Activity ▸ Produce one exact copy of the records, no pictures.

Information provided ▸
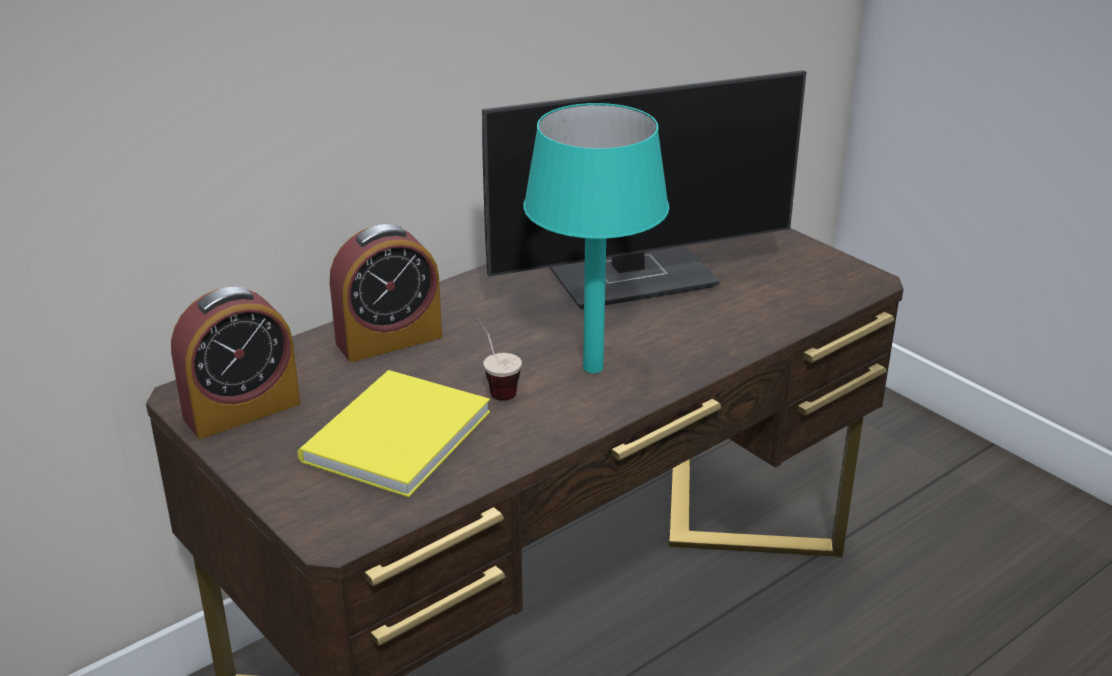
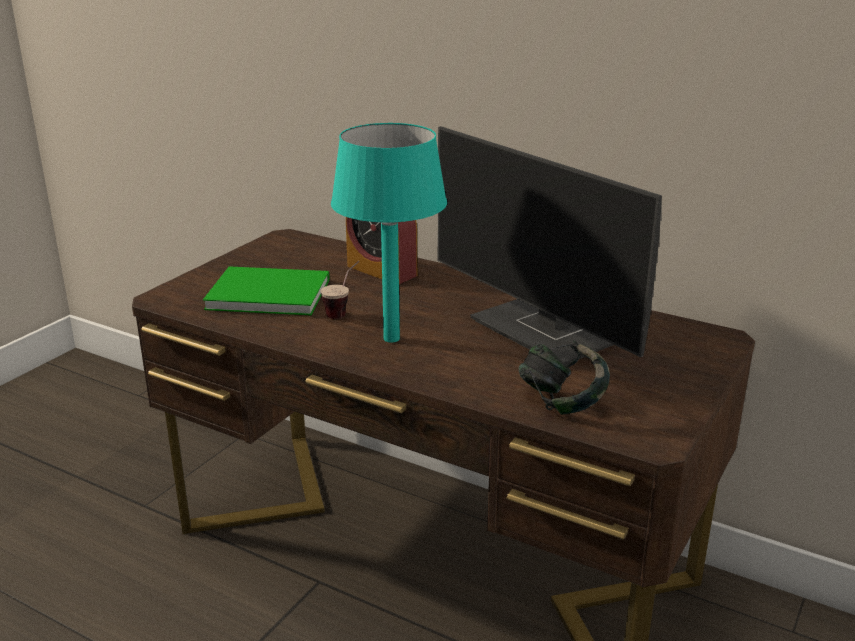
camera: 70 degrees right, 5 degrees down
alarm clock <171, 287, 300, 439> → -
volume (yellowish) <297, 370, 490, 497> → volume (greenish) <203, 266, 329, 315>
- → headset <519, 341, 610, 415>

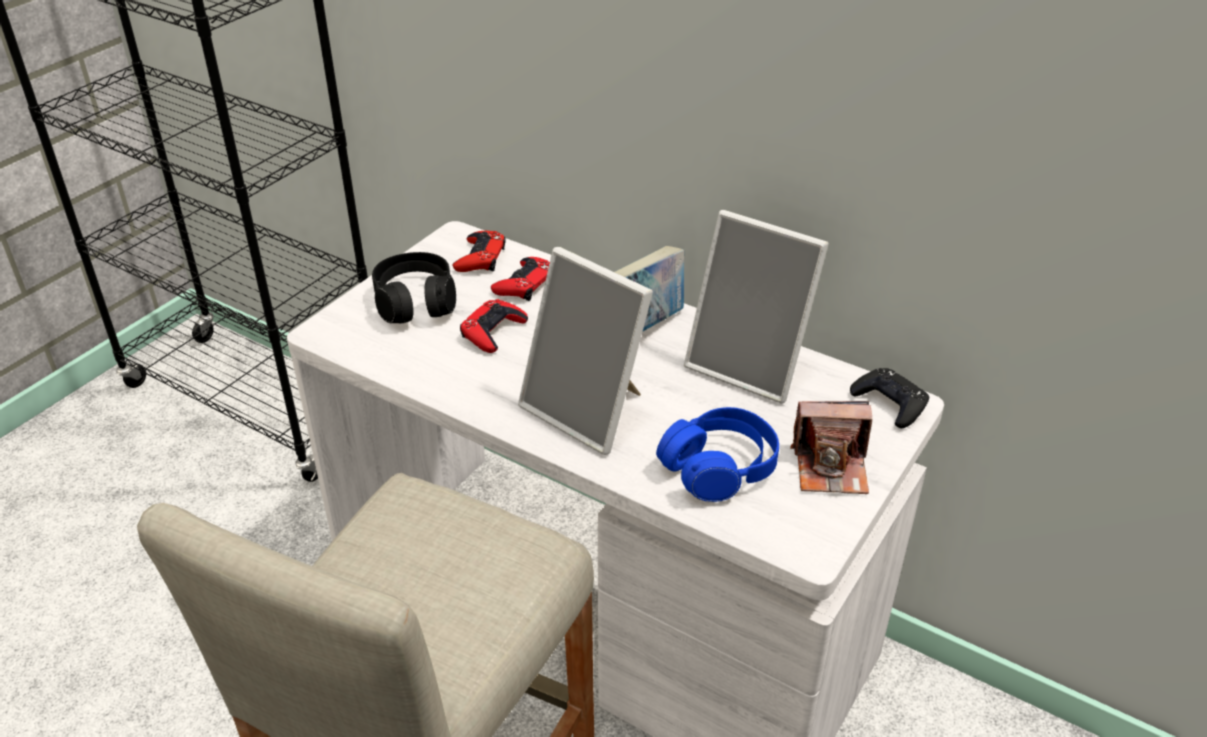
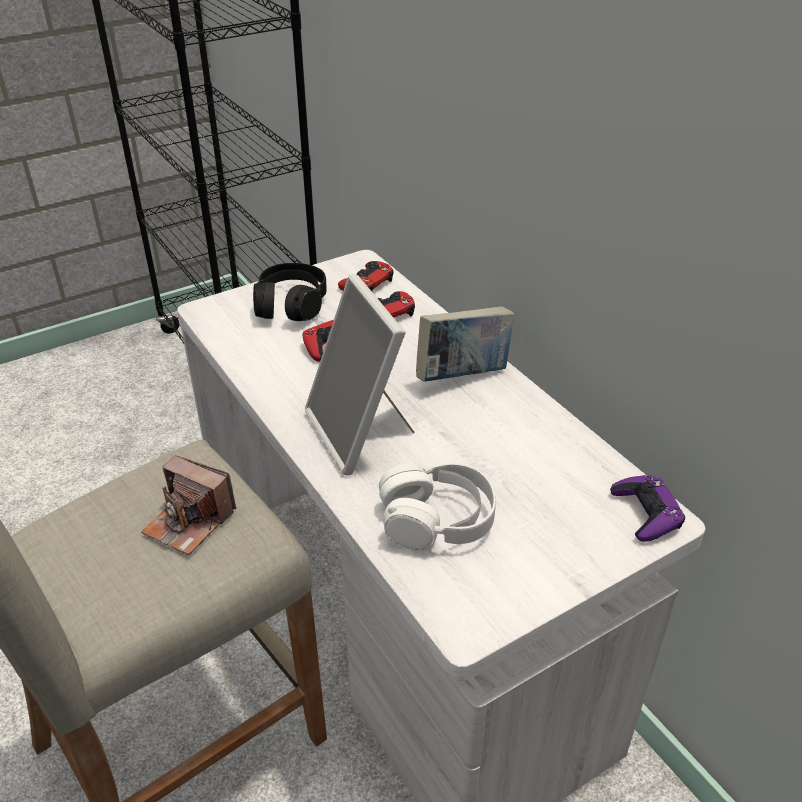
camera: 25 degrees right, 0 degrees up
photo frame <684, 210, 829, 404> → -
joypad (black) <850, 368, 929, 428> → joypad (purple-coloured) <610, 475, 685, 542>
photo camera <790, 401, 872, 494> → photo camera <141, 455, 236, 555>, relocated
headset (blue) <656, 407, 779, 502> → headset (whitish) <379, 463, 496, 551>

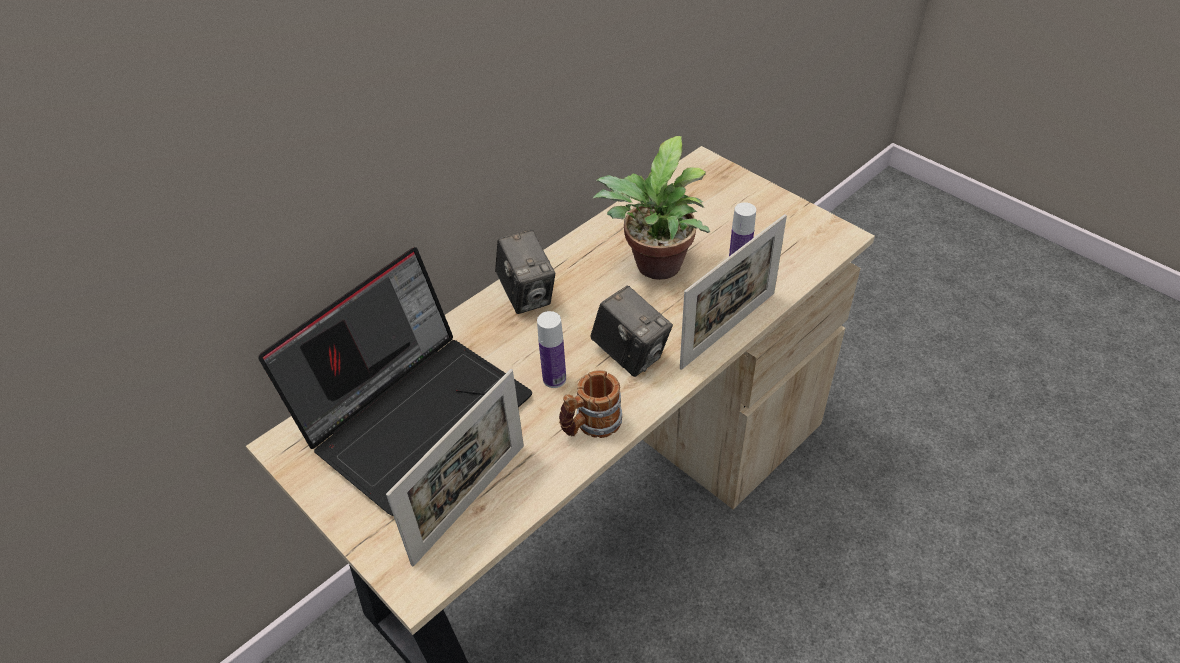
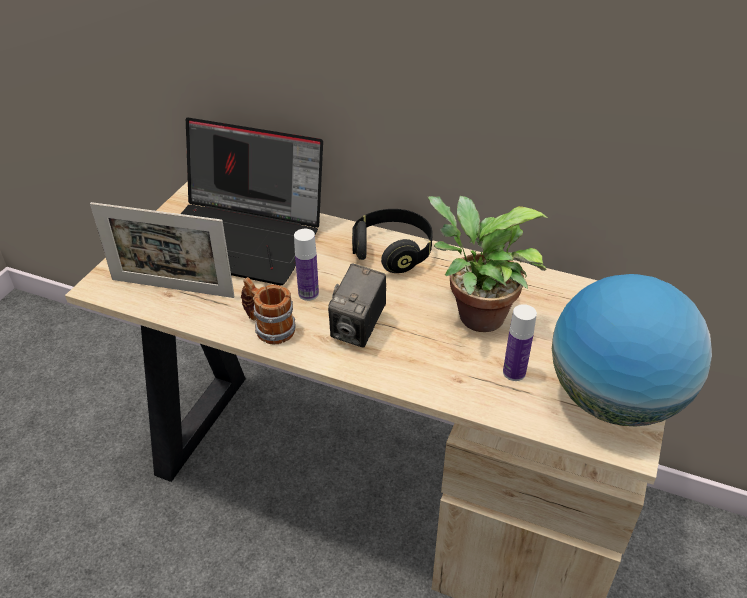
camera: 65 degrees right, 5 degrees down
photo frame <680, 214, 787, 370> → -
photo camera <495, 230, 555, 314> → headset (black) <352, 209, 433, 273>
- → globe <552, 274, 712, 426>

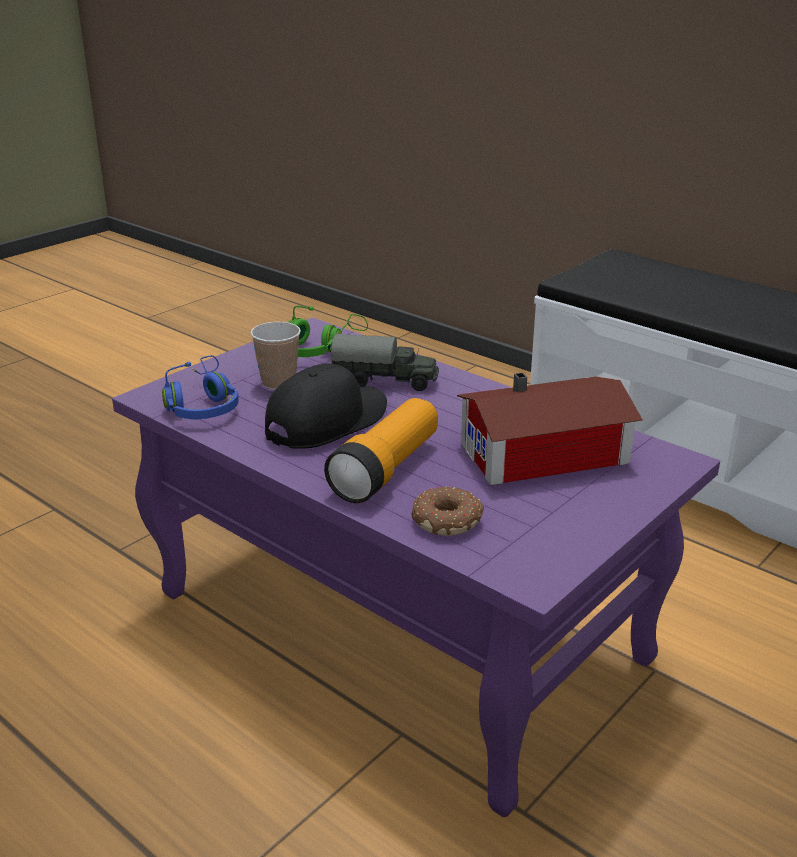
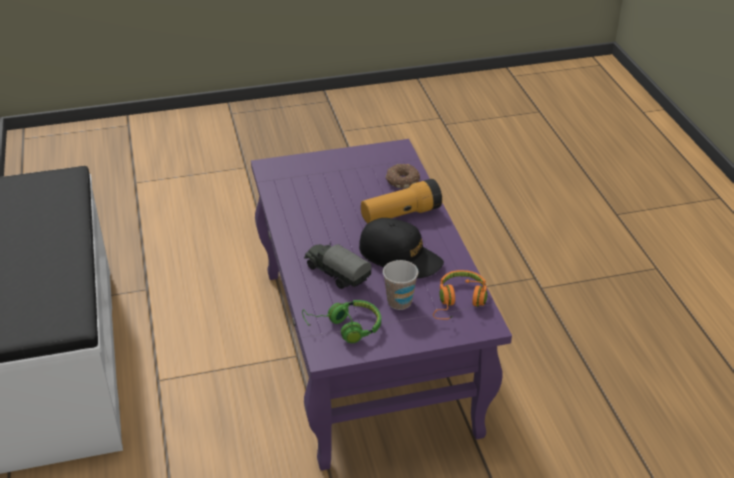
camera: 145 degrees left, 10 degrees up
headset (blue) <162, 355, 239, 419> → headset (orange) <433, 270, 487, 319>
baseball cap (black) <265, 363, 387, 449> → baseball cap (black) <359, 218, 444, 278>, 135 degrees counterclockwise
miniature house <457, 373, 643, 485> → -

Response ▸
camera: 70 degrees right, 5 degrees down
alarm clock <171, 287, 300, 439> → -
volume (yellowish) <297, 370, 490, 497> → volume (greenish) <203, 266, 329, 315>
- → headset <519, 341, 610, 415>

camera: 25 degrees right, 0 degrees up
photo frame <684, 210, 829, 404> → -
joypad (black) <850, 368, 929, 428> → joypad (purple-coloured) <610, 475, 685, 542>
photo camera <790, 401, 872, 494> → photo camera <141, 455, 236, 555>, relocated
headset (blue) <656, 407, 779, 502> → headset (whitish) <379, 463, 496, 551>

camera: 65 degrees right, 5 degrees down
photo frame <680, 214, 787, 370> → -
photo camera <495, 230, 555, 314> → headset (black) <352, 209, 433, 273>
- → globe <552, 274, 712, 426>

camera: 145 degrees left, 10 degrees up
headset (blue) <162, 355, 239, 419> → headset (orange) <433, 270, 487, 319>
baseball cap (black) <265, 363, 387, 449> → baseball cap (black) <359, 218, 444, 278>, 135 degrees counterclockwise
miniature house <457, 373, 643, 485> → -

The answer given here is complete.